*EXCERPTED PASSAGE*

Dermatan sulfate synergizes with heparin in murine sperm chromatin decondensation.

SANCHEZ MELISA; ALVAREZ SEDÓ C; JULIANELLI VL; ROMANATO M; CALVO L; CALVO JC; FONTANA VA

SYSTEMS BIOLOGY IN REPRODUCTIVE MEDICINE

INFORMA HEALTHCARE

Lugar: London; Año: 2013 vol. 59 p. 82 - 90

1939-6368

The mammalian sperm nucleus contains an unusually condensed chromatin, due to replacement of the majority of histones by other basic proteins called protamines. However, soon after the spermatozoon penetrates the ooplasm at fertilization, decondensation of this densely packed chromatin must occur to allow formation of the male pronucleus and syngamy. Decondensation is accomplished by protamine disulfide bond reduction by oocyte glutathione and replacement of protamines by oocyte histones with the aid of an acceptor molecule. Previous results from our laboratory have demonstrated that heparan sulfate present in the ooplasm functions as protamine acceptor during human sperm decondensation in vivo. In the present paper, we analyze the role of heparin, structural analogue of heparan sulfate, and dermatan sulfate in murine sperm chromatin decondensation in vitro, including the possibility of a synergistic effect between both glycosaminoglycans. Decondensation was assessed under phase contrast microscopy following incubation of murine spermatozoa with glutathione and either heparin, dermatan sulfate or a combination of both. Ultrastructural changes taking place during decondensation were analyzed by transmission electron microscopy. Both glycosaminoglycans were able to promote the decondensation of murine spermatozoa in vitro but the decondensing ability of heparin was significantly higher. Use of both glycosaminoglycans together revealed the existence of a synergistic effect. Transmission electron microscopy analysis of decondensing spermatozoa supported these findings. Synergism between heparin and dermatan sulfate was observed both in capacitated and non capacitated spermatozoa but decondensation kinetics was faster in the former. The results obtained indicate a new potential role for dermatan sulfate in murine sperm decondensation at fertilization and provide evidence of differences in the degree of chromatin condensation throughout the murine sperm nucleus.

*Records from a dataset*
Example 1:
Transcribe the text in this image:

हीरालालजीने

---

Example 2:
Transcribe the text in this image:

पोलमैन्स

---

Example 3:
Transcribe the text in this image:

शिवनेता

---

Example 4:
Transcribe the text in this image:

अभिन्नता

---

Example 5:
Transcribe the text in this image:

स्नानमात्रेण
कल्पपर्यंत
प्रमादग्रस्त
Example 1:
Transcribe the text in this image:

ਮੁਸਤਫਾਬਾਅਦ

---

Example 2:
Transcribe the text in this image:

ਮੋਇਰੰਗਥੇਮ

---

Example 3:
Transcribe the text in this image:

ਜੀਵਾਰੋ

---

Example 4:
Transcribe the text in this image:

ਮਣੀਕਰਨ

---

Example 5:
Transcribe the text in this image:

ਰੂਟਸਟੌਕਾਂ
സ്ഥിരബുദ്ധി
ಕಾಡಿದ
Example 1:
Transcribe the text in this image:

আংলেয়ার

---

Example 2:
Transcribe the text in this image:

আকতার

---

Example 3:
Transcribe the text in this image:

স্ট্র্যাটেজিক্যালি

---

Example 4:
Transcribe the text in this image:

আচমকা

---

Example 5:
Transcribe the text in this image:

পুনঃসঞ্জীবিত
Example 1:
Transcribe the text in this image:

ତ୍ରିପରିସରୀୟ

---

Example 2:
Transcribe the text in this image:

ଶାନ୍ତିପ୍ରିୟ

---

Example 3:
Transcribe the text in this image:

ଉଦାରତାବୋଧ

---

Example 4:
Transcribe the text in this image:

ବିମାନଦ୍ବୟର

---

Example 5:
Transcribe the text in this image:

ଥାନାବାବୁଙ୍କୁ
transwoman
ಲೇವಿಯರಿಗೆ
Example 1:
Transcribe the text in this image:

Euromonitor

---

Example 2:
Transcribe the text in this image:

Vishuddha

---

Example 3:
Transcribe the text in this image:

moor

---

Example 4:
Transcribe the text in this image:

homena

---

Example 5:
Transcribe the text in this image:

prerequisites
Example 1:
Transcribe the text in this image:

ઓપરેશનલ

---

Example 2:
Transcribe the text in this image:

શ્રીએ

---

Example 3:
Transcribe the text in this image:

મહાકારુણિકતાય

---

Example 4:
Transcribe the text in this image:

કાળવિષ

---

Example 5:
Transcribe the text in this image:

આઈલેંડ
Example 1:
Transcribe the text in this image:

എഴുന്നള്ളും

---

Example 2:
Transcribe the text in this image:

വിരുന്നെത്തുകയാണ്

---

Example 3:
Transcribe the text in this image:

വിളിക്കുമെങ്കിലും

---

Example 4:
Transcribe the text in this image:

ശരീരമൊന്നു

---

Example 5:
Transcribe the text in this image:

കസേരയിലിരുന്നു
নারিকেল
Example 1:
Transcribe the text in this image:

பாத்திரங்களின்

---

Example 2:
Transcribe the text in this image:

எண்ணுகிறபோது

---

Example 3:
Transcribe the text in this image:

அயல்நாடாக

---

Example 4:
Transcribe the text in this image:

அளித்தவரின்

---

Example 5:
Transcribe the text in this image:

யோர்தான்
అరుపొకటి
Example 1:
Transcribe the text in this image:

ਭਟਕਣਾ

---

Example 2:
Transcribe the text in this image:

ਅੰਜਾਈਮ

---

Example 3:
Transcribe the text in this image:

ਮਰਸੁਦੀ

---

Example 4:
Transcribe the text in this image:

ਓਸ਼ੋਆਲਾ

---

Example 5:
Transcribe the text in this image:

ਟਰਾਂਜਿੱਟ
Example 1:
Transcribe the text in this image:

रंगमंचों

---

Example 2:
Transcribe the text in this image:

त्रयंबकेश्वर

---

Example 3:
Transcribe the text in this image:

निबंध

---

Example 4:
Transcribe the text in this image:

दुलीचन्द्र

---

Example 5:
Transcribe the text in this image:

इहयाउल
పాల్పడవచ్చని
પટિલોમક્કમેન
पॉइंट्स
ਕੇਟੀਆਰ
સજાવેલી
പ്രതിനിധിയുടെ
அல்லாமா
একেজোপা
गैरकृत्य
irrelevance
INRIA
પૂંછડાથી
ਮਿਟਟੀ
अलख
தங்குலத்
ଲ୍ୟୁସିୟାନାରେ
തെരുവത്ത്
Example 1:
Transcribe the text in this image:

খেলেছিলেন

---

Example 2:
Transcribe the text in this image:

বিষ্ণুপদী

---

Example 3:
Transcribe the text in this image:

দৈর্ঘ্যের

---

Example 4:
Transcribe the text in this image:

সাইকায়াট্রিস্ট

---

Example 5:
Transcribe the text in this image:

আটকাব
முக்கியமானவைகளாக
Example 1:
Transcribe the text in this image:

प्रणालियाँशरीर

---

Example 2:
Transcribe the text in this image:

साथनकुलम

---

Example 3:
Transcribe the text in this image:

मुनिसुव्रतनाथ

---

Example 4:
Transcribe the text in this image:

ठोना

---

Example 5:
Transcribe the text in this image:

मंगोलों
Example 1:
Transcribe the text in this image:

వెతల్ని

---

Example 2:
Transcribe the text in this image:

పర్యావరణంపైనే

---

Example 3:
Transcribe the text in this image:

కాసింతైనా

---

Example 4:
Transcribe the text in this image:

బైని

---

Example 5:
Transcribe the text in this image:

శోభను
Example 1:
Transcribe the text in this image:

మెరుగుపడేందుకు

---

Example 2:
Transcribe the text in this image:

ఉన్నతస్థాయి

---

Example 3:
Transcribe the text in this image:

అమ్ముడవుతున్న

*PROBLEM TO WORK ON*
Condense the abstract's paragraph that begins "The mammalian sperm nucleus contains" into a short bulleted list that keeps its main facts. None of the rows is needed for this work.

*ANSWER TO THE PROBLEM*
- Mammalian sperm chromatin is unusually condensed because protamines replace most histones.
- After the sperm enters the ooplasm, the chromatin must decondense so the male pronucleus and syngamy can form.
- Decondensation involves oocyte glutathione reducing protamine disulfide bonds and oocyte histones replacing protamines, aided by an acceptor molecule.
- The authors' earlier work showed that ooplasmic heparan sulfate acts as the protamine acceptor in human sperm in vivo.
- This study tested heparin, dermatan sulfate and the two combined, each with glutathione, on murine sperm in vitro. Decondensation was assessed by phase contrast microscopy and ultrastructure by transmission electron microscopy.
- Both glycosaminoglycans promoted decondensation, and heparin was significantly more effective.
- Together they acted synergistically, which electron microscopy supported.
- Synergism occurred in both capacitated and non-capacitated sperm, with faster kinetics in capacitated sperm.
- The findings suggest a new potential role for dermatan sulfate in murine sperm decondensation at fertilization. They also indicate that chromatin condensation varies across the murine sperm nucleus.